I was in California, training for the 1977 Mr. Olympia, which I was slated to win. I’d trained the whole year for the competition and I’d just moved there. And then about six weeks before the competition, I received a phone call about the audition for The Hulk. I really wanted to compete and win Mr. Olympia, but I said to myself, I don’t want to pass up this audition. I remember I went down to the set, and I saw Bill Bixby [who played Dr. Bruce Banner]. At the time, they were shooting with Richard Kiel, who played Jaws in the James Bond movies, but he didn’t get the part, so they had to re-shoot the pilot. So I took a gamble and said I’ll go with it. And then the rest is history.

Tell me a little bit about wardrobe and the makeup for the show. How long did it to take you to become the Hulk? 
The makeup took, like, three-and-half hours, and they used grease makeup on my face, because they had to glue the Hulk’s nose and forehead onto my skin, and then they’d powder it down. That would take an hour or an hour and a half. Then, my body got four or five coats of pancake makeup, which I despised. I hated it. And then you had another crew that came in and put on the clothing, wig, eyes and teeth. The eyes were painful because I could only wear them for 15 minutes at a time; they gave me peep-hole vision. So most of the time I spent in a motorhome, cold, because my skin had a tendency to sweat more with makeup on, and I’d have to be re-touched all the time. Usually, I was the first one on set and the last one to leave.

Tell me something about the Hulk show that you’ve never told any other journalist. 
One time I drove home with the makeup on, and I was on the freeway at 2am, and a guy, driving next to me, looked at me, and said, “Holy shit!” And he crashed his SUV into a bus. I ended up driving home. I was so embarrassed. That was the last time I did that. I felt so bad for that guy.

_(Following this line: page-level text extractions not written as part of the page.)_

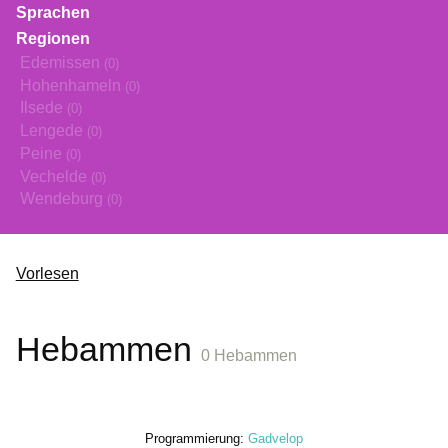
Sprachen
Regionen
Edemissen
(0)
Hohenhameln
(0)
Ilsede
(0)
Lengede
(0)
Peine
(0)
Vechelde
(0)
Wendeburg
(0)
Vorlesen
Hebammen
0 Hebammen
Programmierung:
Gadvelop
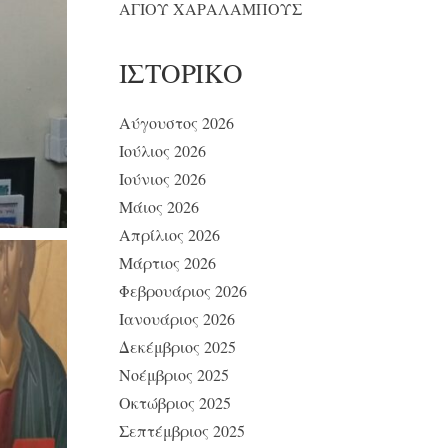
ΑΓΙΟΥ ΧΑΡΑΛΑΜΠΟΥΣ
ΙΣΤΟΡΙΚΌ
Αύγουστος 2026
Ιούλιος 2026
Ιούνιος 2026
Μάιος 2026
Απρίλιος 2026
Μάρτιος 2026
Φεβρουάριος 2026
Ιανουάριος 2026
Δεκέμβριος 2025
Νοέμβριος 2025
Οκτώβριος 2025
Σεπτέμβριος 2025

Tell me about Ferrigno Fit. I sort of feel like comic book geeks don’t really care about their physique that much. Are you looking to change that? 
Ferrigno Fit is a website that teaches people how to become their own personal trainer. My daughter and I started it. Starting Monday, we have a new series I’m filming called Pumped. It’s like the Celebrity Apprentice of bodybuilding. We’ve got a casting call on Monday morning with more than 200 competitors, and like the Apprentice, they’ll be given a goal to meet, and whoever wins the grand finale, wins.

I noticed you’re a big supporter of President Trump. Might the Hulk someday run for office? 
You know, it’s funny. I have no aspirations to run for office, because I’ve been a Deputy Sheriff for 14 years. I went through the academy. But I’d definitely like to be involved with Trump when it comes to heading the President’s Council for Physical Fitness.

I take it you’d probably want to hit the weight room with Mr. Trump.
He needs the weight room, definitely. When I did The Apprentice, I know that he doesn’t like to exercise. So I’d be very happy to take him into the weight room.

What should his training regimen start with?
It would be very simple. I think he needs to improve his circulation, work out, do some cardio and tone his muscles. He’s 71 years old, and I think it would be beneficial for him.